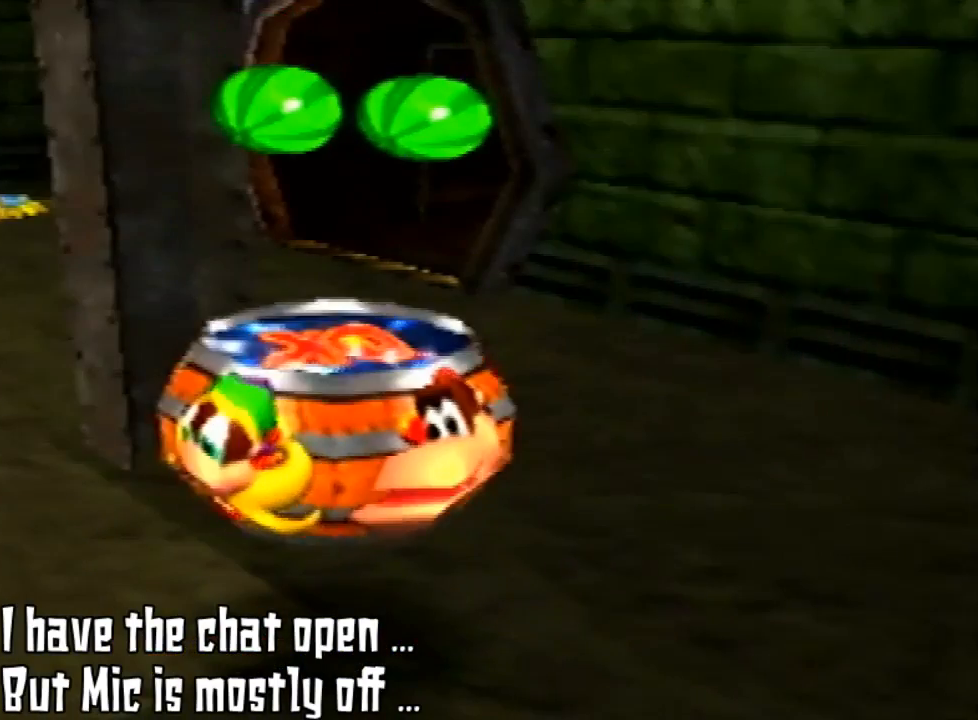
{"buttons": [], "left_stick": "right", "events": [[133, "left_stick", "right"], [267, "C_LEFT", "down"], [467, "C_LEFT", "up"]]}
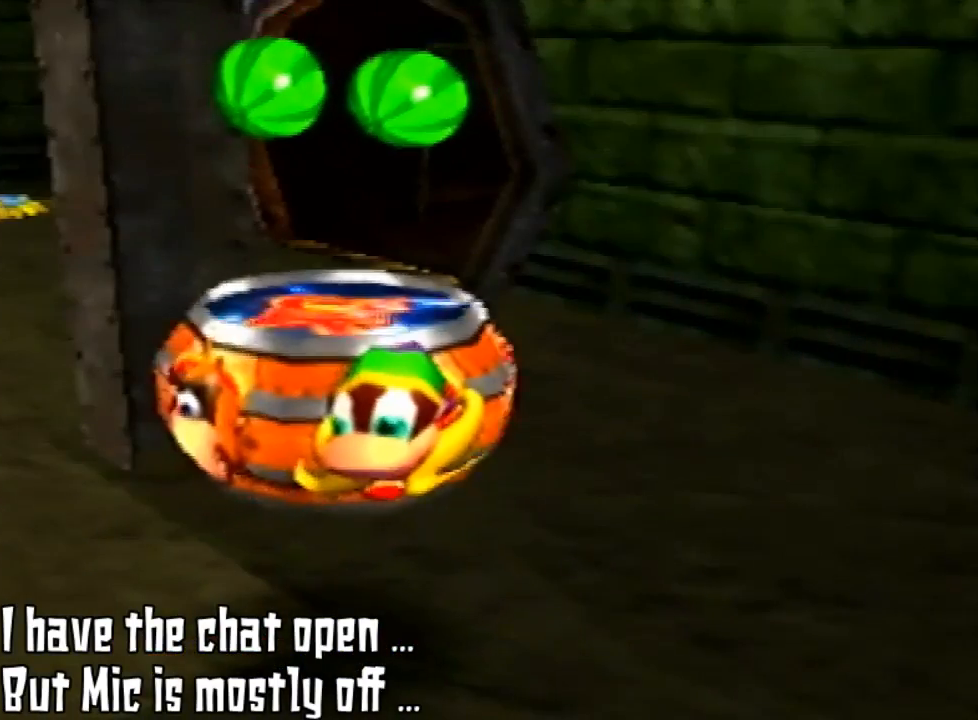
{"buttons": [], "left_stick": "right", "events": [[67, "C_LEFT", "down"], [233, "C_LEFT", "up"], [367, "C_LEFT", "down"], [500, "C_LEFT", "up"]]}
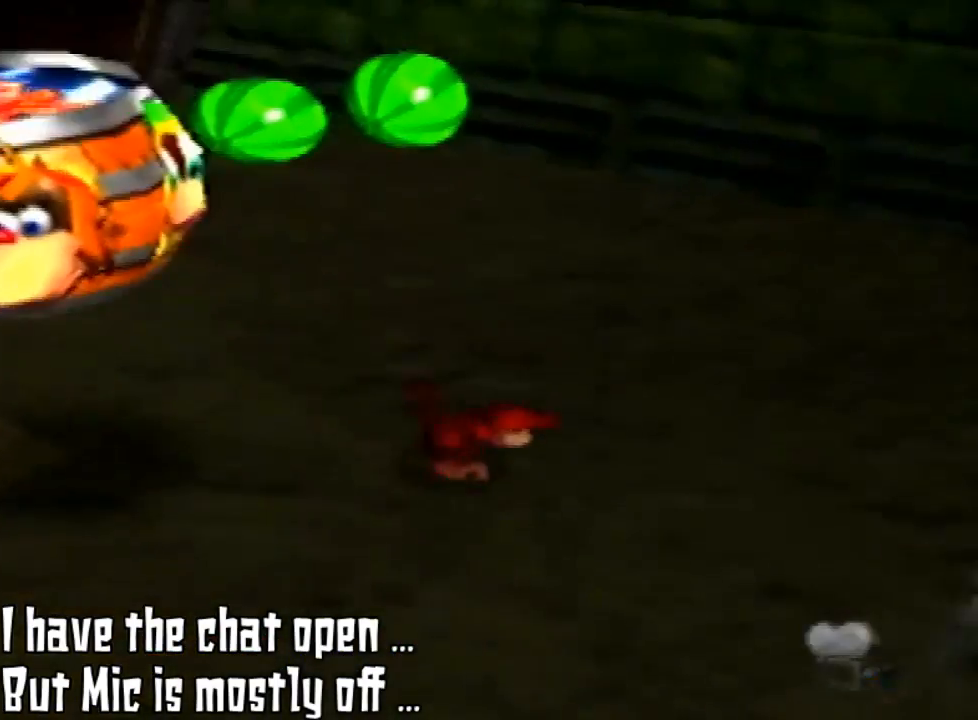
{"buttons": ["C_LEFT"], "left_stick": "right", "events": [[133, "C_LEFT", "down"], [300, "C_LEFT", "up"], [400, "C_LEFT", "down"]]}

Work instruction: Omit any images, then output the listing exactly.

Reply to the task:
{"buttons": [], "left_stick": "right", "events": [[133, "left_stick", "right"], [267, "C_LEFT", "down"], [467, "C_LEFT", "up"]]}
{"buttons": [], "left_stick": "right", "events": [[67, "C_LEFT", "down"], [233, "C_LEFT", "up"], [367, "C_LEFT", "down"], [500, "C_LEFT", "up"]]}
{"buttons": ["C_LEFT"], "left_stick": "right", "events": [[133, "C_LEFT", "down"], [300, "C_LEFT", "up"], [400, "C_LEFT", "down"]]}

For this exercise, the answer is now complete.